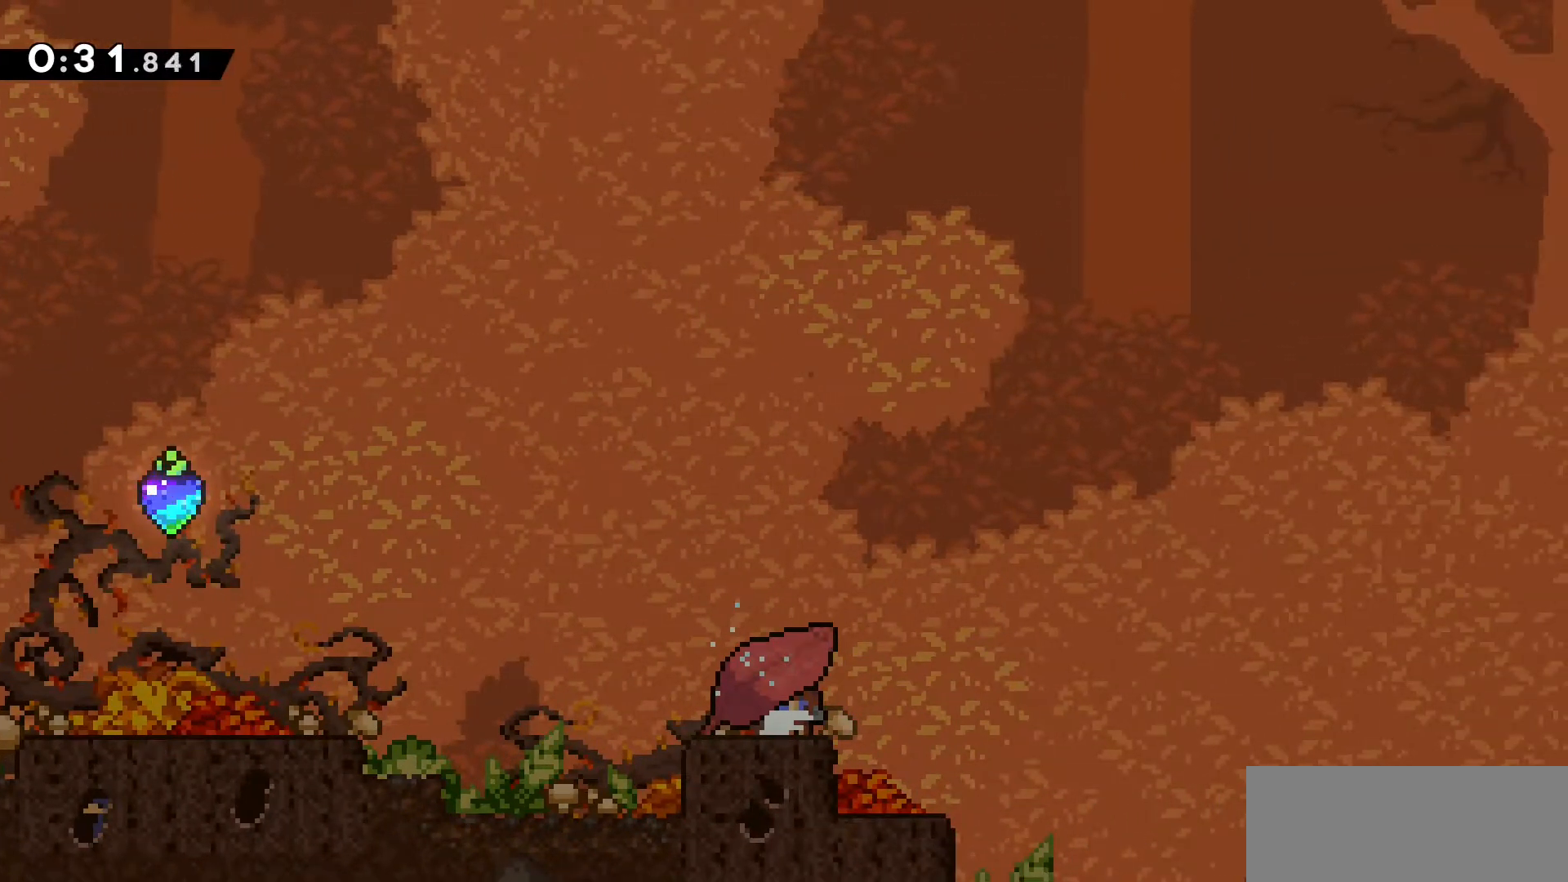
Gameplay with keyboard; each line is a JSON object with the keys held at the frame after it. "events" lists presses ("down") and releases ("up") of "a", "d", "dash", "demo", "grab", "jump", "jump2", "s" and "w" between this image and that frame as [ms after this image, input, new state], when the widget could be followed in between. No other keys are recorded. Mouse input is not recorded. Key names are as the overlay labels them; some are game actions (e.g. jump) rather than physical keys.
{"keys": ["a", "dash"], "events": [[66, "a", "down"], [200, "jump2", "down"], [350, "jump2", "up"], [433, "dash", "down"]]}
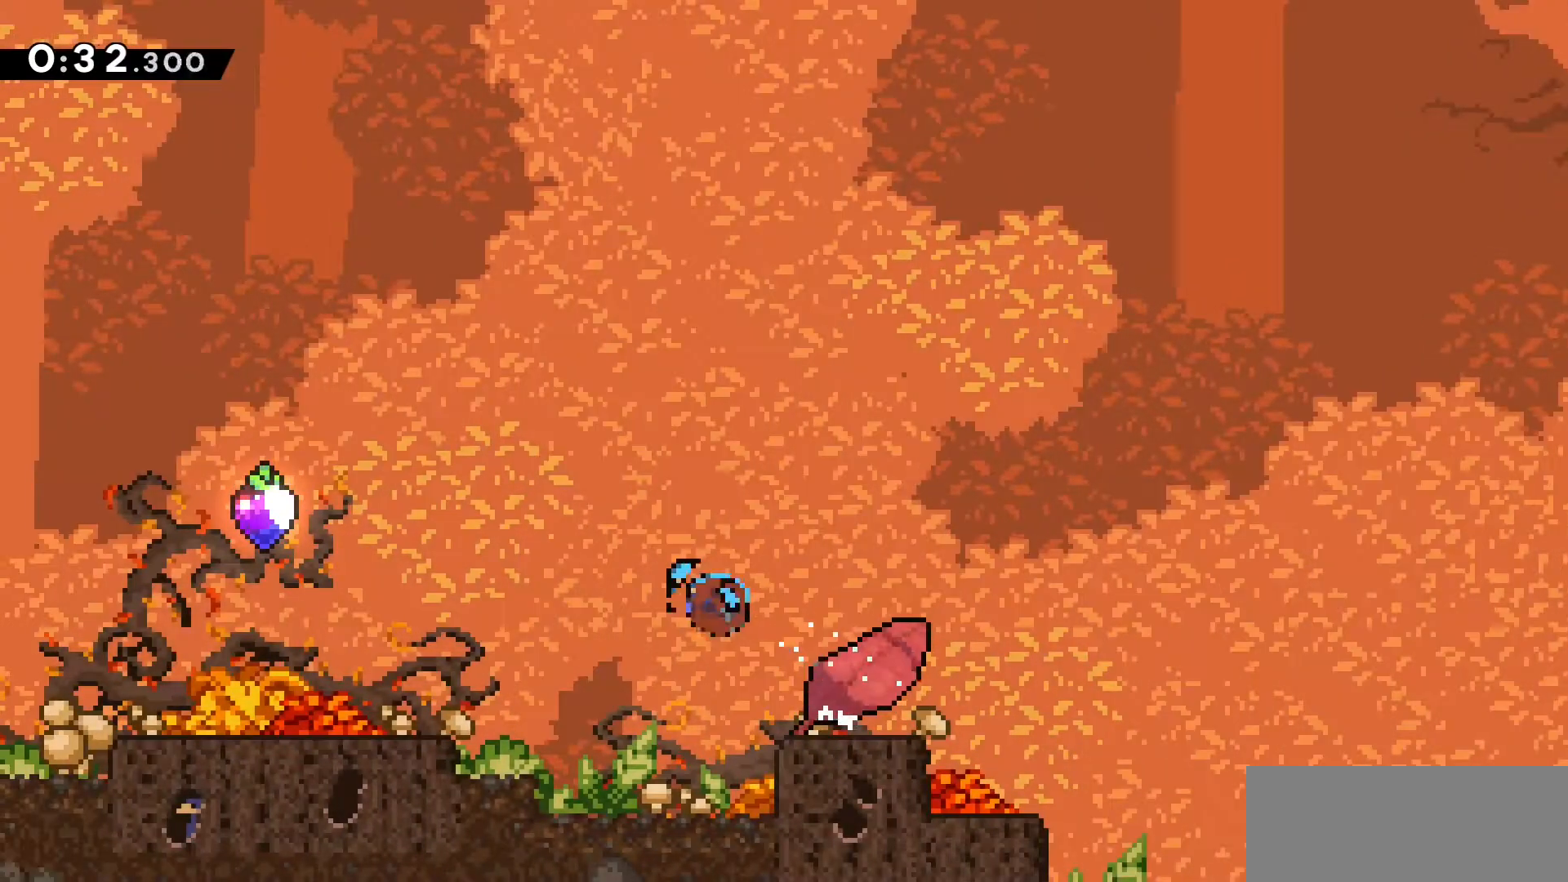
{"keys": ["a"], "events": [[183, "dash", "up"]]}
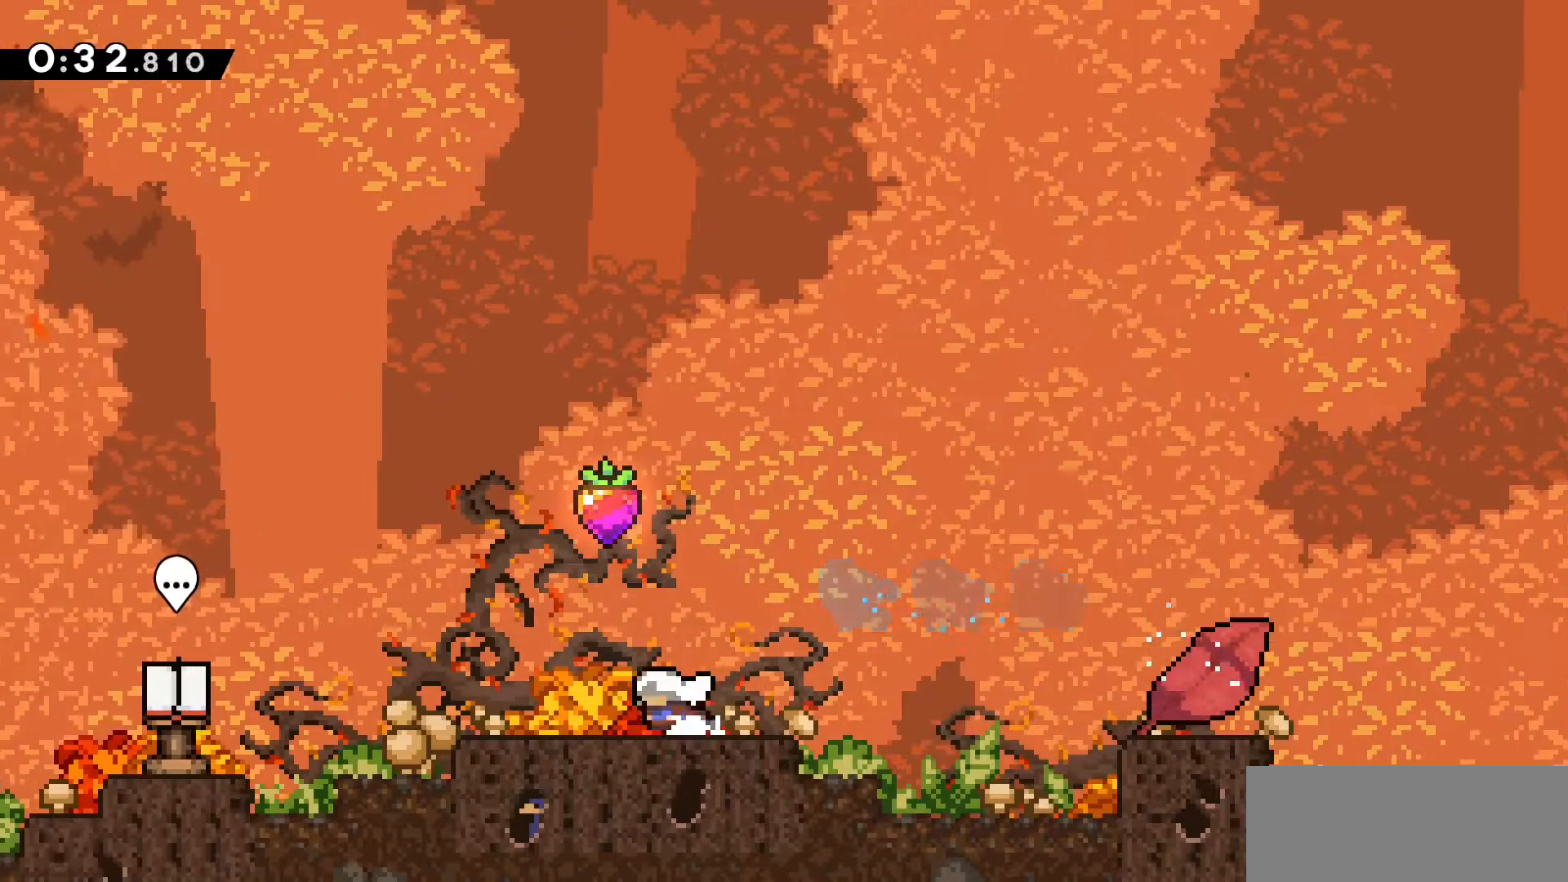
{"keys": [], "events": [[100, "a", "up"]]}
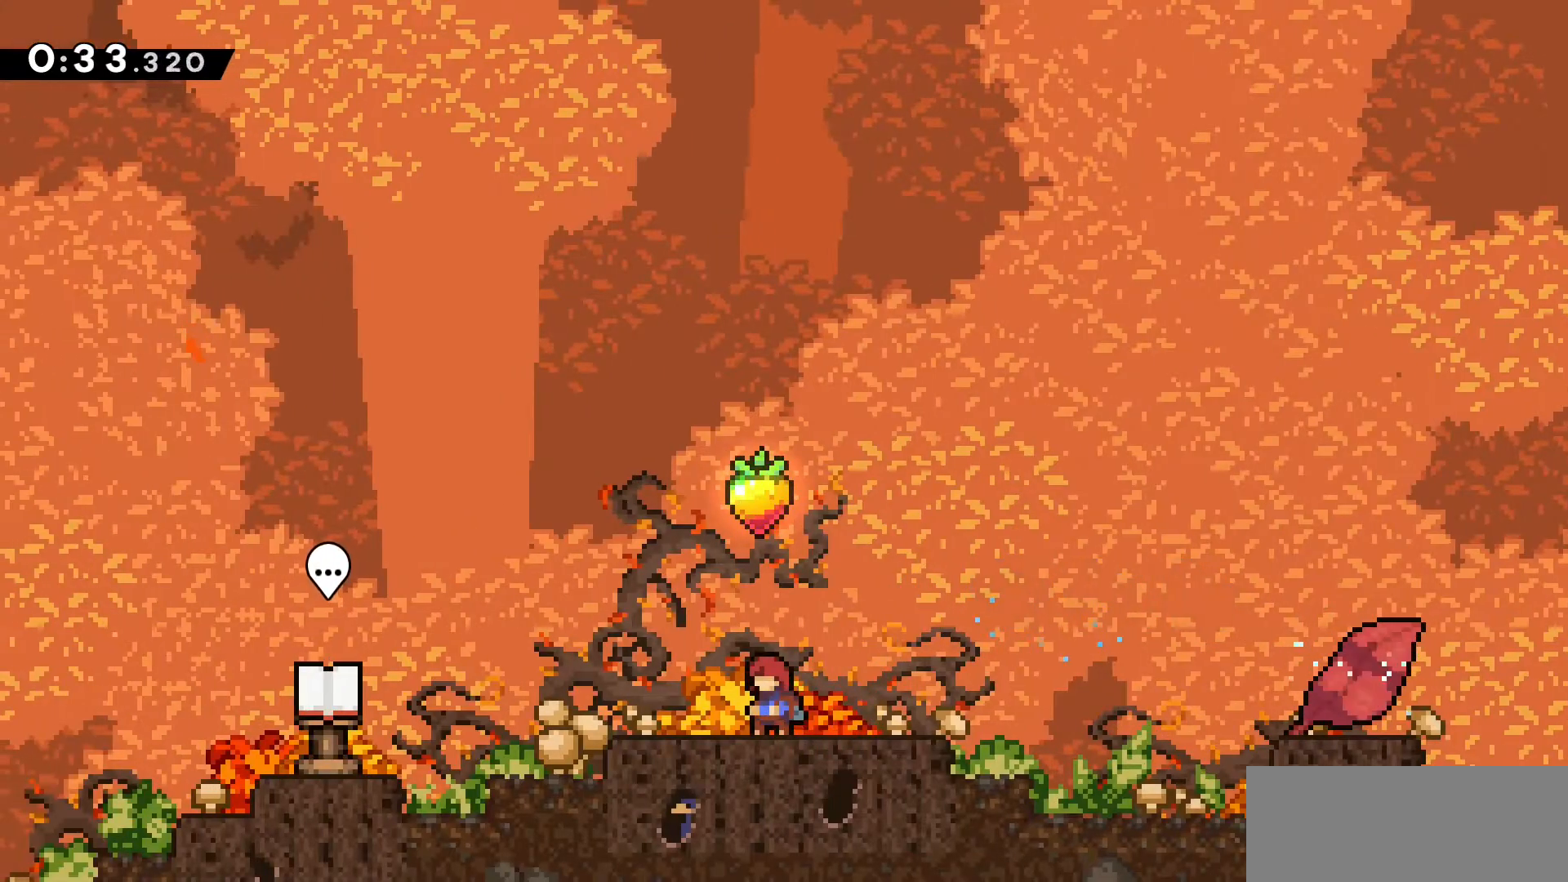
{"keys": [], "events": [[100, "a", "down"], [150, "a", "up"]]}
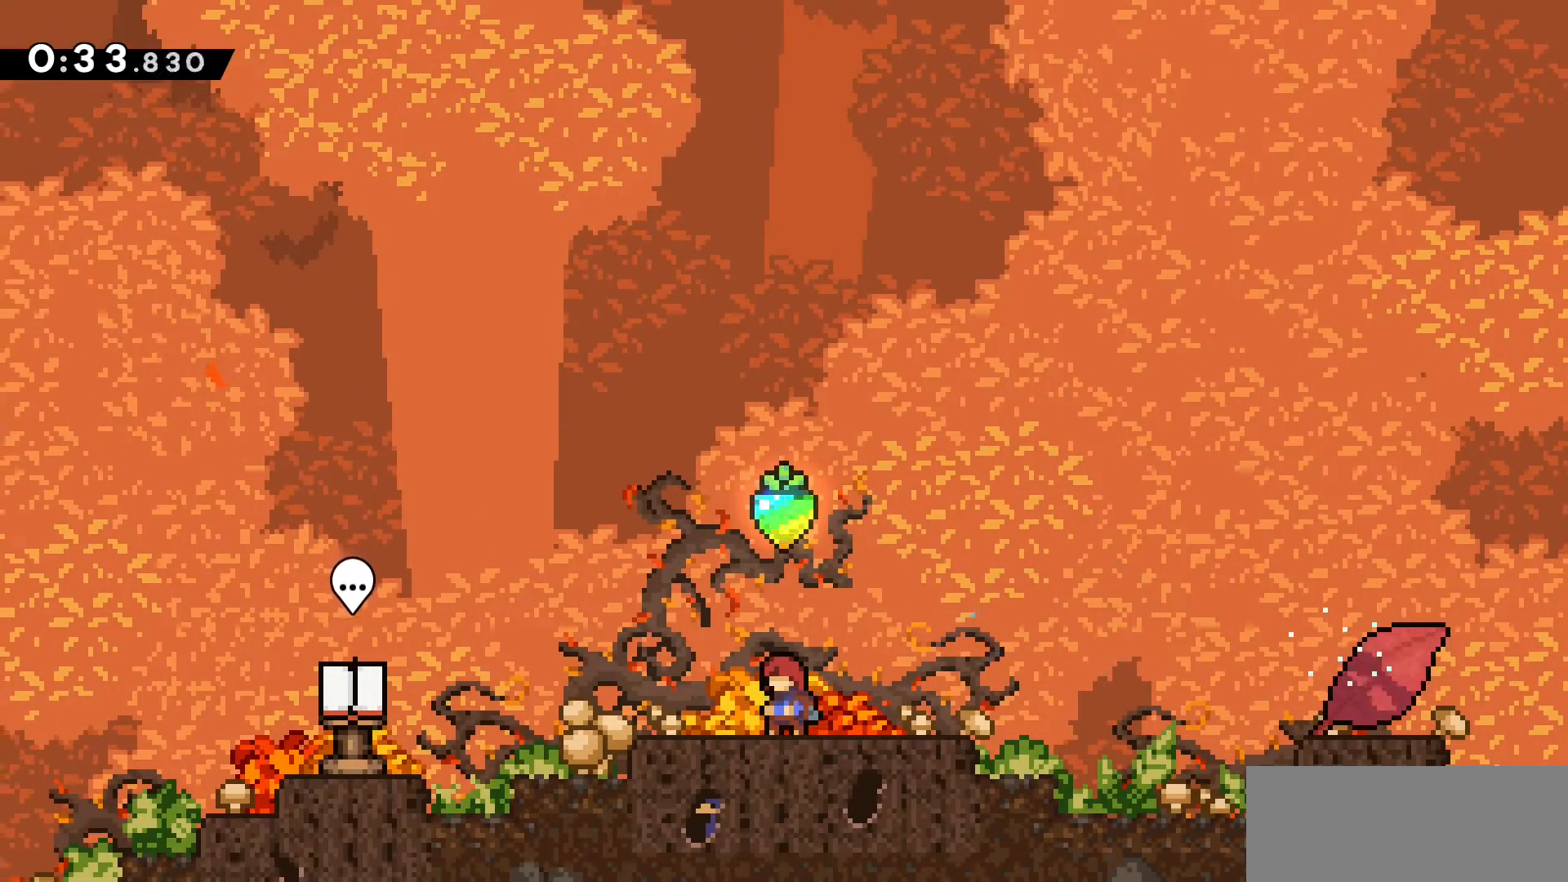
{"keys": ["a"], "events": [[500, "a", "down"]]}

===

→ Problem statement: Without any pictures, please reproduce the full set of entries.

→ Response area:
Gameplay with keyboard; each line is a JSON object with the keys held at the frame after it. "events" lists presses ("down") and releases ("up") of "a", "d", "dash", "demo", "grab", "jump", "jump2", "s" and "w" between this image and that frame as [ms after this image, input, new state], when the widget could be followed in between. No other keys are recorded. Mouse input is not recorded. Key names are as the overlay labels them; some are game actions (e.g. jump) rather than physical keys.
{"keys": ["a", "dash"], "events": [[66, "a", "down"], [200, "jump2", "down"], [350, "jump2", "up"], [433, "dash", "down"]]}
{"keys": ["a"], "events": [[183, "dash", "up"]]}
{"keys": [], "events": [[100, "a", "up"]]}
{"keys": [], "events": [[100, "a", "down"], [150, "a", "up"]]}
{"keys": ["a"], "events": [[500, "a", "down"]]}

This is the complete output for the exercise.